Il ministro non c’è, Di Ilio non si dispera

Ateneo, parla il rettore. La notizia del giorno è che la Giannini non sarà presente all’inaugurazione dell’anno accademico
CHIETI. Rettore Carmine Di Ilio, oggi l’ateneo d’Annunzio inaugura il suo 50° anno accademico ma senza il ministro Stefania Giannini, perché questa assenza?
«A tenere il ministro lontano da Chieti è stato, purtroppo, il voto sul decreto di cui si parla molto in questi giorni, quello sulle unioni civili. Al suo posto, comunque, il ministro ha inviato Alberto Melloni, uno dei suoi quattro consiglieri. E dunque avremo comunque a Chieti una presenza autorevole molto vicina al ministro». Che cosa avrebbe chiesto al ministro, e cosa dirà ora al professor Melloni perché faccia da portavoce delle istanze del territorio a Roma?
«Sono tanti i nodi e le criticità del sistema universitario. Ma c’è un passaggio sul quale insisto nella mia prolusione ed è quello che riguarda l’assoluta necessità di sburocratizzare il sistema. Le nostre università attualmente sono tutte troppo ingessate e in questo modo non riusciamo a venire incontro con la rapidità necessaria alle esigenze degli studenti». C’è un trend generale che fa perdere studenti agli atenei, la d’Annunzio come è messa da questo punto di vista?
«Quest’anno abbiamo circa 6.000 immatricolati, un centinaio in meno rispetto all’anno scorso. E dunque riteniamo di essere in linea con i risultati dell’anno accademico precedente. La nostra università accoglie circa 25.000 iscritti ai 53 corsi di laurea. Arriviamo a 28.000 studenti se si contano anche coloro che partecipano ai corsi di alta formazione. Per circa il 60% gli studenti arrivano dalla nostra regione, il resto arriva da regioni limitrofe e, in particolare, dal Sud.

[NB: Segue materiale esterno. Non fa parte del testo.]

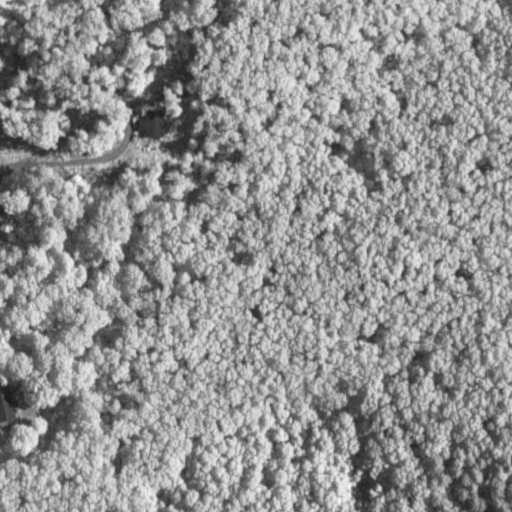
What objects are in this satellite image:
building: (153, 121)
building: (3, 405)
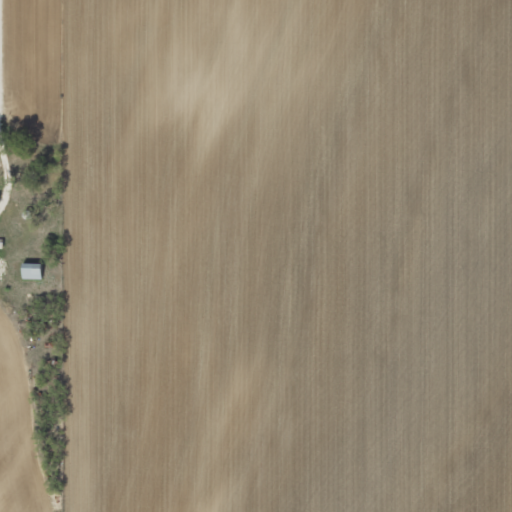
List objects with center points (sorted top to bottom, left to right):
road: (24, 66)
building: (33, 271)
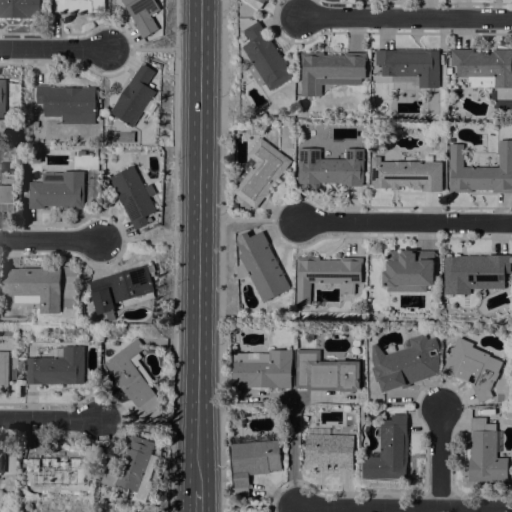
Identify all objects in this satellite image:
building: (256, 3)
building: (257, 3)
building: (77, 5)
building: (78, 5)
building: (20, 8)
building: (21, 8)
building: (143, 14)
building: (141, 15)
road: (405, 16)
road: (54, 47)
road: (141, 48)
building: (265, 56)
building: (265, 58)
building: (484, 64)
building: (409, 65)
building: (410, 66)
building: (484, 67)
building: (329, 70)
building: (331, 70)
building: (449, 70)
building: (134, 96)
building: (135, 96)
building: (3, 97)
building: (3, 98)
building: (68, 103)
building: (69, 103)
building: (255, 130)
building: (329, 167)
building: (330, 168)
building: (481, 170)
building: (481, 171)
building: (259, 172)
building: (260, 173)
building: (405, 174)
building: (407, 174)
building: (56, 190)
building: (58, 190)
building: (134, 195)
building: (133, 196)
building: (6, 197)
building: (7, 198)
road: (261, 219)
road: (406, 220)
road: (199, 234)
road: (50, 239)
road: (124, 240)
road: (148, 240)
road: (171, 256)
road: (222, 256)
building: (261, 264)
building: (264, 266)
building: (408, 270)
building: (409, 270)
building: (474, 272)
building: (474, 272)
building: (323, 275)
building: (327, 275)
building: (33, 286)
building: (34, 286)
building: (120, 287)
building: (124, 288)
building: (346, 288)
building: (405, 362)
building: (405, 362)
building: (470, 362)
building: (56, 367)
building: (57, 367)
building: (472, 367)
building: (3, 369)
building: (262, 369)
building: (264, 369)
building: (4, 370)
building: (324, 372)
building: (325, 372)
building: (133, 376)
building: (132, 377)
road: (49, 420)
road: (134, 421)
building: (329, 450)
building: (389, 450)
building: (390, 450)
building: (328, 451)
road: (294, 452)
building: (485, 452)
building: (15, 453)
building: (484, 453)
road: (438, 457)
building: (2, 459)
building: (3, 459)
building: (253, 459)
building: (134, 462)
building: (253, 462)
building: (133, 468)
building: (57, 470)
building: (58, 470)
building: (148, 475)
road: (196, 490)
road: (258, 506)
road: (402, 506)
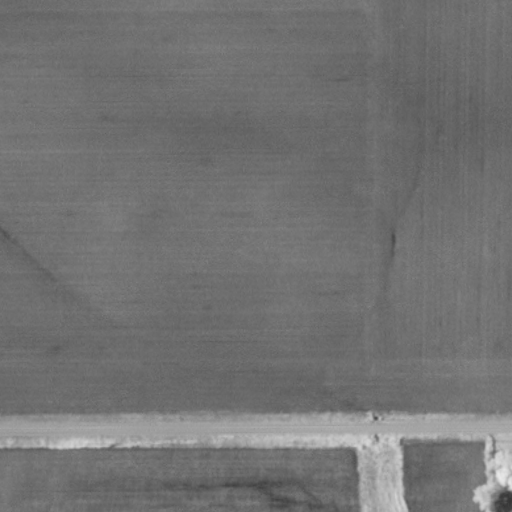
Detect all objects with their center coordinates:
road: (256, 429)
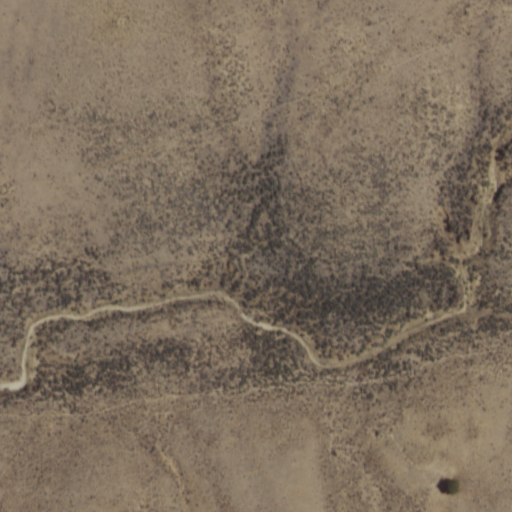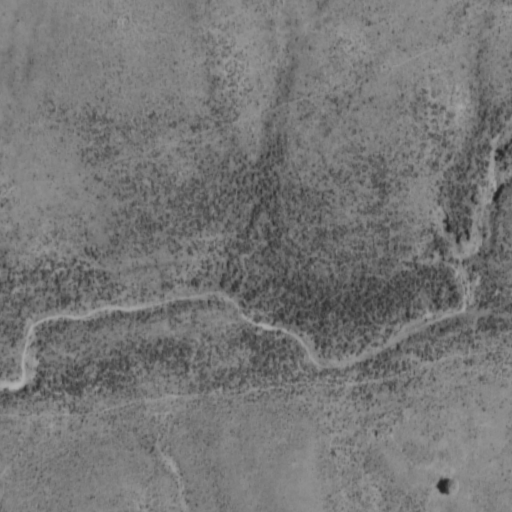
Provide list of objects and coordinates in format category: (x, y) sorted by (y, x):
river: (251, 316)
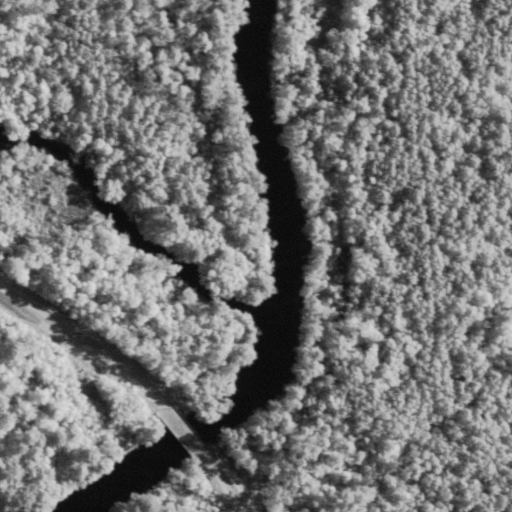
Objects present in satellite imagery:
road: (91, 125)
road: (424, 256)
road: (90, 353)
road: (188, 434)
road: (222, 481)
road: (506, 510)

Tra i nostri corsi di laurea ci sono alcuni, come Medicina, che hanno ormai una acclarata capacità attrattiva, ed altri come Sociologia, Lingue e Psicologia, per cui ultimamente c’è stata una netta ripresa. C’è poi il settore della ricerca che tra docenti e ricercatori, impiega 664 persone. Infine, il personale tecnico e amministrativo conta 332 dipendenti».

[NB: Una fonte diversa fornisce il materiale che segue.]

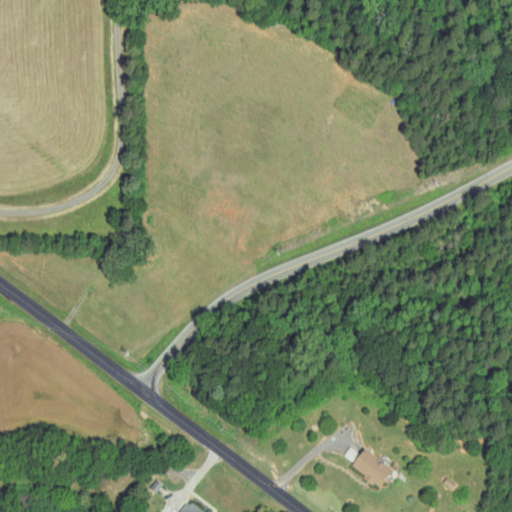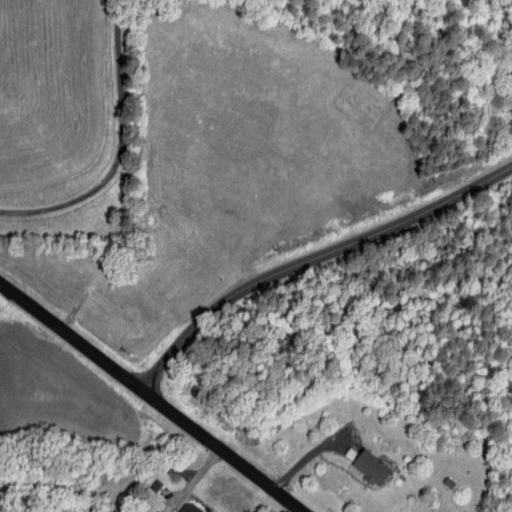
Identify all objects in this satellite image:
road: (117, 150)
road: (312, 259)
road: (151, 397)
road: (309, 455)
building: (367, 465)
road: (198, 480)
building: (184, 508)
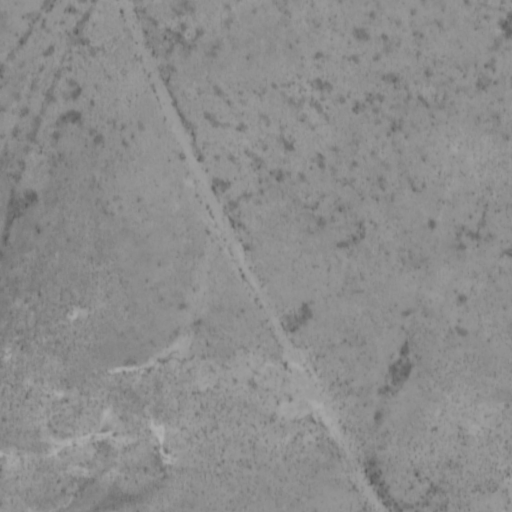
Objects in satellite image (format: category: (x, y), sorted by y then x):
road: (243, 262)
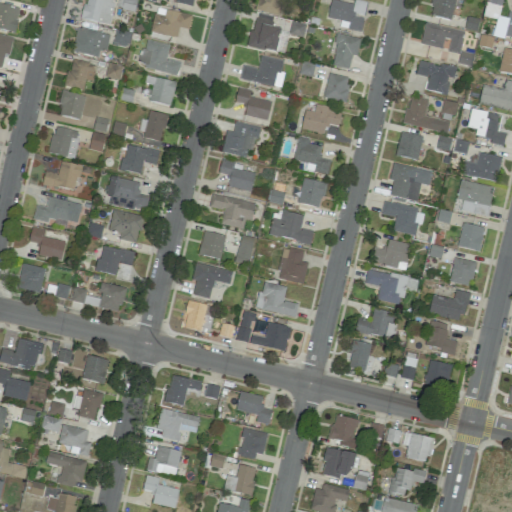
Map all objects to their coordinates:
building: (151, 0)
building: (185, 2)
building: (268, 6)
building: (441, 8)
building: (492, 9)
building: (97, 10)
building: (347, 13)
building: (8, 17)
building: (169, 23)
building: (507, 25)
building: (263, 33)
building: (441, 37)
building: (89, 42)
building: (4, 46)
building: (344, 50)
building: (157, 58)
building: (465, 58)
building: (505, 62)
building: (306, 68)
building: (264, 72)
building: (78, 74)
building: (435, 76)
building: (335, 88)
building: (160, 90)
building: (497, 96)
building: (70, 105)
building: (252, 105)
road: (26, 110)
building: (419, 115)
building: (319, 119)
building: (152, 126)
building: (485, 127)
building: (239, 139)
building: (62, 142)
building: (408, 146)
building: (310, 155)
building: (136, 158)
building: (482, 167)
building: (236, 175)
building: (61, 177)
building: (407, 181)
building: (310, 193)
building: (125, 194)
building: (474, 197)
building: (232, 210)
building: (57, 211)
building: (402, 218)
building: (125, 225)
building: (290, 228)
building: (469, 237)
building: (46, 244)
building: (210, 245)
building: (243, 250)
road: (338, 255)
building: (390, 255)
road: (165, 256)
building: (112, 259)
building: (291, 266)
building: (461, 272)
building: (29, 279)
building: (207, 279)
building: (387, 286)
building: (56, 291)
building: (110, 297)
building: (83, 298)
building: (273, 300)
building: (448, 306)
building: (193, 316)
building: (377, 324)
building: (225, 330)
building: (242, 334)
building: (275, 337)
building: (438, 338)
building: (20, 354)
building: (358, 355)
building: (63, 356)
building: (94, 369)
road: (255, 369)
building: (389, 370)
building: (436, 374)
road: (479, 376)
building: (13, 386)
building: (179, 389)
building: (211, 391)
building: (509, 396)
building: (86, 404)
building: (252, 407)
building: (2, 417)
building: (49, 423)
building: (173, 423)
building: (343, 431)
building: (391, 435)
building: (74, 440)
building: (251, 443)
building: (416, 447)
building: (163, 461)
building: (336, 463)
building: (9, 464)
building: (67, 468)
building: (240, 480)
building: (404, 480)
building: (0, 483)
building: (495, 488)
building: (160, 492)
building: (327, 497)
building: (60, 503)
building: (396, 506)
building: (234, 507)
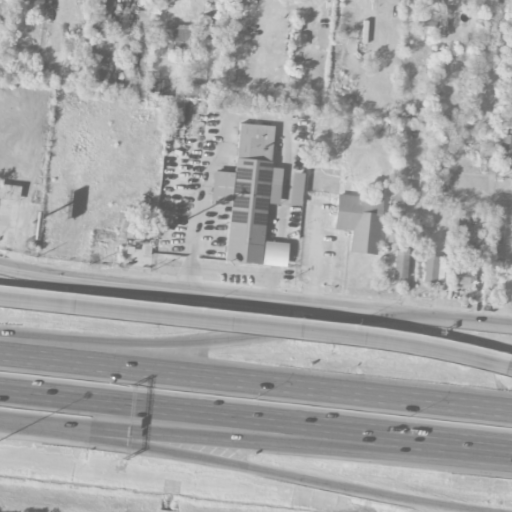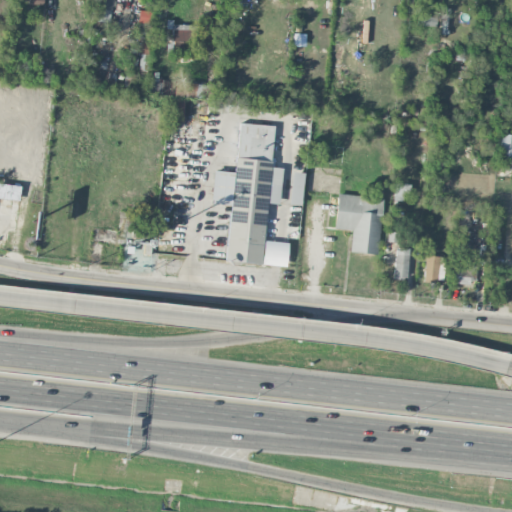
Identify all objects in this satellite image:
building: (233, 1)
building: (102, 9)
building: (144, 16)
building: (426, 19)
building: (444, 20)
building: (184, 39)
building: (130, 83)
building: (196, 90)
road: (225, 128)
building: (505, 146)
building: (295, 188)
building: (399, 190)
building: (248, 192)
building: (250, 201)
building: (358, 219)
building: (359, 220)
building: (400, 262)
building: (433, 268)
building: (463, 274)
road: (175, 289)
road: (432, 316)
road: (257, 327)
road: (178, 346)
road: (256, 384)
road: (256, 417)
road: (28, 423)
road: (284, 440)
road: (263, 470)
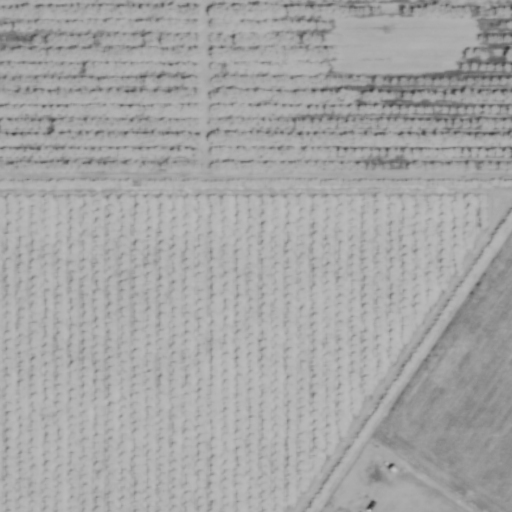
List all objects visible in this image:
crop: (255, 255)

Ed è proprio il rapporto con i dipendenti e i loro rappresentanti sindacali una delle spine nel fianco di questa amministrazione universitaria. I sindacati continuano a chiedere l’Ima, sospesa dal 2014, come intendete venire incontro alle loro esigenze?

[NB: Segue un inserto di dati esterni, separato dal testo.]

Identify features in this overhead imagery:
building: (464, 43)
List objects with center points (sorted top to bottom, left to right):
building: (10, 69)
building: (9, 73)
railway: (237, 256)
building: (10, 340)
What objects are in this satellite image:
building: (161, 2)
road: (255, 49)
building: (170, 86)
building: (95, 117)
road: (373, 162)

«Non parliamo di Ima. Il discorso è troppo tecnico da affrontare. Possiamo invece dire che abbiamo aumentato il Fondo per il salario accessorio nella parte relativa al Conto terzi. Il Fondo ammonta a circa un milione di euro. Come ripartire questi soldi tra tutti i dipendenti è materia di trattativa sindacale. Secondo la volontà del consiglio d’amministrazione, torneremo a fare una proposta ai sindacati su questa materia. Alla nuova proposta sta lavorando un gruppo di lavoro formato dal professor Stefano Civitarese, mio delegato agli affari istituzionali, e dai due componenti del cda, Cristina Caroli Costantini e Tonio Di Battista».
L’Ima pesava sullo stipendio dei dipendenti per circa 300 euro al mese. Non pensa che il personale abbia dovuto sopportare molti sacrifici?
«Certo che lo penso. So che il personale è stato sottoposto a gravosi sacrifici. Dal 2010 i dipendenti devono subire il blocco contrattuale a cui si aggiungono le limitazioni sul salario accessorio. Ma c’è da sottolineare ed aggiungere che quelle limitazioni non sono dovute alla nostra volontà, ma alle leggi di stabilità nazionali, alle quali noi non abbiamo potuto far altro che adeguarci».
L’ateneo è sano dal punto di vista economico?
«Abbiamo un bilancio che supera i 100 milioni e i finanziamenti statali quest’anno ammontano al 5% in più rispetto all’anno scorso: sono circa 90 milioni di euro. E questo grazie a un meccanismo di attribuzione dei fondi che ci premia in base ad aspetti di valutazione didattica e scientifica. Questo meccanismo premiale fa sì che, nonostante a monte ci siano meno risorse, noi non risentiamo molto dei tagli operati da Roma».
Cosa resta del 19 marzo 1966 quando, a Pescara, veniva inaugurato il 1° anno accademico della d’Annunzio?
«Resta l’esempio fulgido di una classe dirigente, culturale e politica, che ha saputo superare le lotte di campanile e le difficili fasi che portarono alla creazione di questa università. Furono idee e azioni vincenti. E lo sono tuttora».